Well, happy year of the rooster!
If my new dental hygienist wasn’t six feet tall, blond, green eyed, had shoulders broader than mine, a last name with nine letters (three of which are vowels), and was called Petrushka, she could pass for my former dental hygienist May Ling who is Chinese.
Their teeth cleaning styles are as different as their physiques.
May Ling is subtle and gentle as she cleans and polishes, all wrists and fingers, making cooing sounds like a dove as she works.
‘trushka is all shoulders and elbows with judgmental grunts and “tsks” during her scraping and digging task. From where I was sitting it looked like what a large pot of borscht might see as it was being stirred … or maybe what a ditch sees while being dug.
The ultimate outcome of their ministrations is the same: clean, shiny teeth.
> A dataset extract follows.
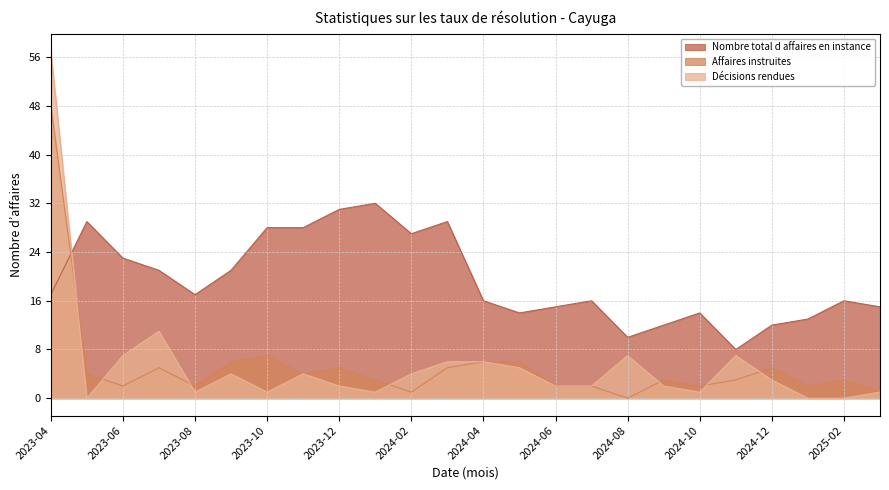

True or false: Décisions rendues and Affaires instruites cross at least once.

True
Both are first generation in this country, families fleeing oppressive Communist regimes in the 1970s. My family has been on this continent since the reign of King Charles the First, we helped throw off the shackles in 1776.
Both May Ling and Petrushka judge the world from the perspective of the open mouths of strangers … the fizzy soda drinkers, coffee or tea drinkers, cigarette smokers, the flossing and not-flossing. I inherited the stereotypical English gene for bad teeth. It isn’t all my fault.
Cultures clashing, histories rubbing shoulders … roosters have no teeth.